Gioca sempre a calcio contro di me e mi fa spesso gol…ha una castagna terribile
di destro, e anche di mancino non se la cava male!»
«E la cosa ti fa piacere?»
Lui avvicinò la bocca al
vetro, come se non volesse farsi sentire da nessuno. Lei, che vide la guardia
scaccolarsi, non temette un richiamo. «Non c’è la rete come nel calcio vero. La
porta è disegnata sul muro e, se la
palla passa, spesso ti rimbalza direttamente nelle chiappe…»
«Capisco, e per quale
motivo è in gabbia costui?»
«E’ un NO TAV…»
«Urca, e cosa avrebbe mai
fatto?»
Mise la mano di fianco
alla bocca. «Teneva una pagina di satira con degli amici, una cosa che andava.
Un giorno, pare, ha fatto una battutaccia sugli sbirri e tac, processato per
direttissima…» La mano di lei si strinse in un pugno.
Dispiaciuta chiese altre
notizie. «E come si chiama?» intanto che al suo fianco si stava accomodando la
mamma di un camorrista con una borsa piena di santini da appendere in cella.
«Ziggy.»
«Che cavolo di nome è?»
«E’ uno pseudonimo…»
«L’avevo capito sai? Da
dove arriva, voglio dire, chi avrebbe ispirato quel nomignolo da barboncino?»
«Arriva da un disco di
David Bowie, Ziggy Stardust.»
Un cicalino elettronico
interruppe la conversazione. Molte mani tentarono di toccarsi attraverso il
grigliato, baci simulati passarono simbolicamente il vetro. I santini del
camorrista vennero fatti abilmente passare sotto la paratia.
Sara se ne andò, con un
po’ di puzza di galera addosso e nessun progetto per la cena.
Non vedeva Federico da
quella volta in tribunale.
Era stato un giorno dai
contorni onirici e drammatici nello stesso tempo.
Diego, con la faccia che
portava il marchio di tante botte, era alla sbarra degli imputati, accusato
della strage sul treno in ritardo. Lei aveva assistito come spettatrice.
Unico testimone,
sopravvissuto a quel momento di libera ispirazione fra i vagoni del convoglio, Federico era stato curato e rimesso a nuovo.
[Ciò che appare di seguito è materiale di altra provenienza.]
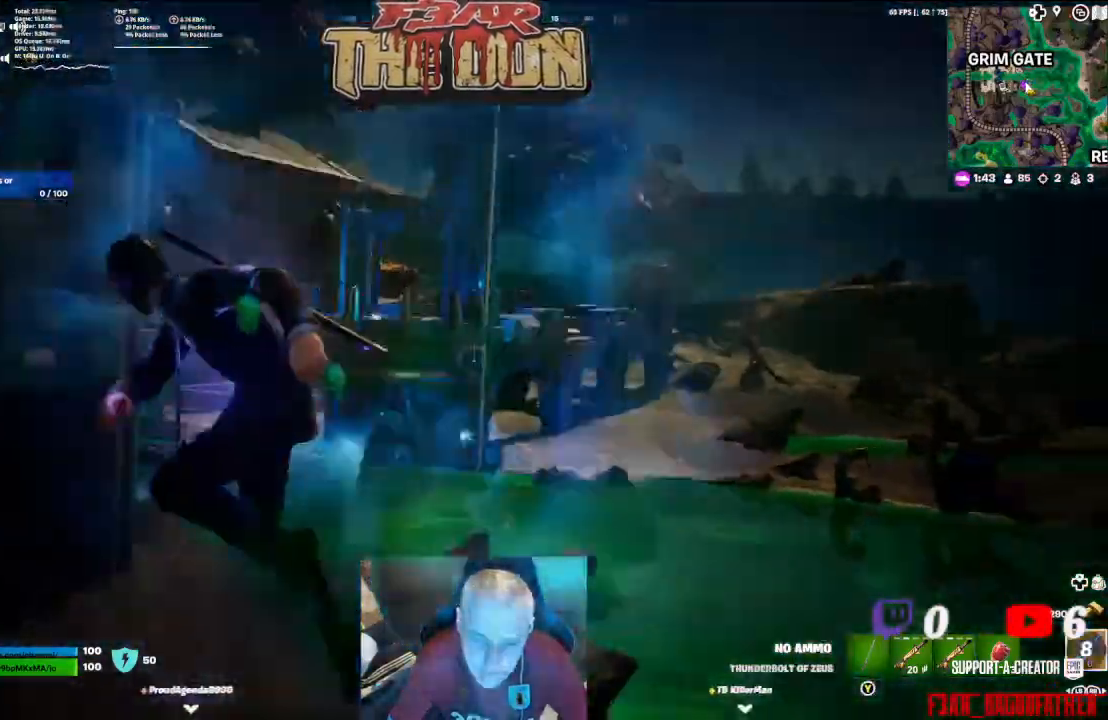
{"buttons": [], "left_stick": "left", "right_stick": "down-left", "events": [[167, "left_stick", "left"], [200, "right_stick", "down-left"]]}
Appena in grado di parlare aveva collaborato nella stesura di un identikit
piuttosto preciso e aveva confermato, in un confronto all’americana, che Diego (messo
in mezzo a un paio di poliziotti, al barbiere dell’angolo e ad un
bibliotecario di mezza età con i segni di un labbro leporino operato male) era
stato l’unico e solo responsabile dei delitti sul treno. Il processo era stato
celebrato talmente in fretta che i giornalisti non avevano nemmeno avuto tempo
di organizzarsi.
L’avvocato difensore,
incompetente omuncolo assegnato d’ufficio, si era distinto per la sua
incapacità e la micidiale somma di pigrizia e ignavia. La rabbia dei parenti delle vittime, inoltre, era stata tale e tanta che gli elementi a
discolpa non erano stati nemmeno esaminati. I tre colpi di martello del giudice
avevano sancito altrettanti ergastoli. Insomma, la serratura era stata chiusa e
la chiave buttata via.
Federico usciva da un
negozio di scarpe con un paio di ingombranti pacchi sotto le braccia e un alce
in neon stilizzato dietro la vetrina che lo faceva sembrare il protagonista di
un brutto film americano. Sbuffando vapore acqueo come una vecchia locomotiva,
si apprestava ad attraversare la strada,
messo al sicuro da un giubbotto antinfortunistico con due grosse bande
fosforescenti incrociate sulla schiena. Dall’altra parte lo aspettava la mamma,
canuta, piccola e curva e con i piedi amorevolmente corti. Era l’esatto
contrario del suo figliolo, che doveva avere girato tutta la città alla ricerca
di qualcosa che abbinasse i suoi gusti con il suo numero quarantasei. La faccia
provata dimostrava la tesi.
Sara lo seguì fino a casa
sua, attese che la mamma si ritirasse all’interno e si confuse col buio. Il
loden verde oliva si rivelò perfetto per la circostanza ed i tacchi dodici si
erano adagiati sul selciato, discreti come i gommini di un gatto.
Con le scarpe nuove nei
piedi, lucide come una limousine in affitto, lo vide aggirarsi attorno all’auto
parcheggiata nel vialetto, alla ricerca di un difetto. Pensò che, in fondo,
trovare delle magagne alla carrozzeria di un’utilitaria non esigeva una visita
tanto accurata. Lo vide fermarsi all’altezza del portellone, come se avesse fiutato la sua presenza.
Smise di respirare.
Federico l’aveva
risparmiata, animato da un’incomprensibile e perversa forma d’amore. Aveva
deciso di dimenticarsi di quella stilettata nel fegato e della sua passeggiata
nei corridoi del treno, ridotto come un verme rimescolato dall’aratro. Se ne
era dimenticato ancor prima che il pubblico ministero lo interrogasse. Nessuna
stilettata, nessuna complice.
Lei era libera grazie a
lui e sapeva che lo sarebbe stata sempre.
Solo che una promessa va
mantenuta e quella, in particolare, l’aveva fatta con le mani di Diego
nelle sue: l’ultimo indimenticabile
contatto prima che le serrature del penitenziario cominciassero a sferragliare.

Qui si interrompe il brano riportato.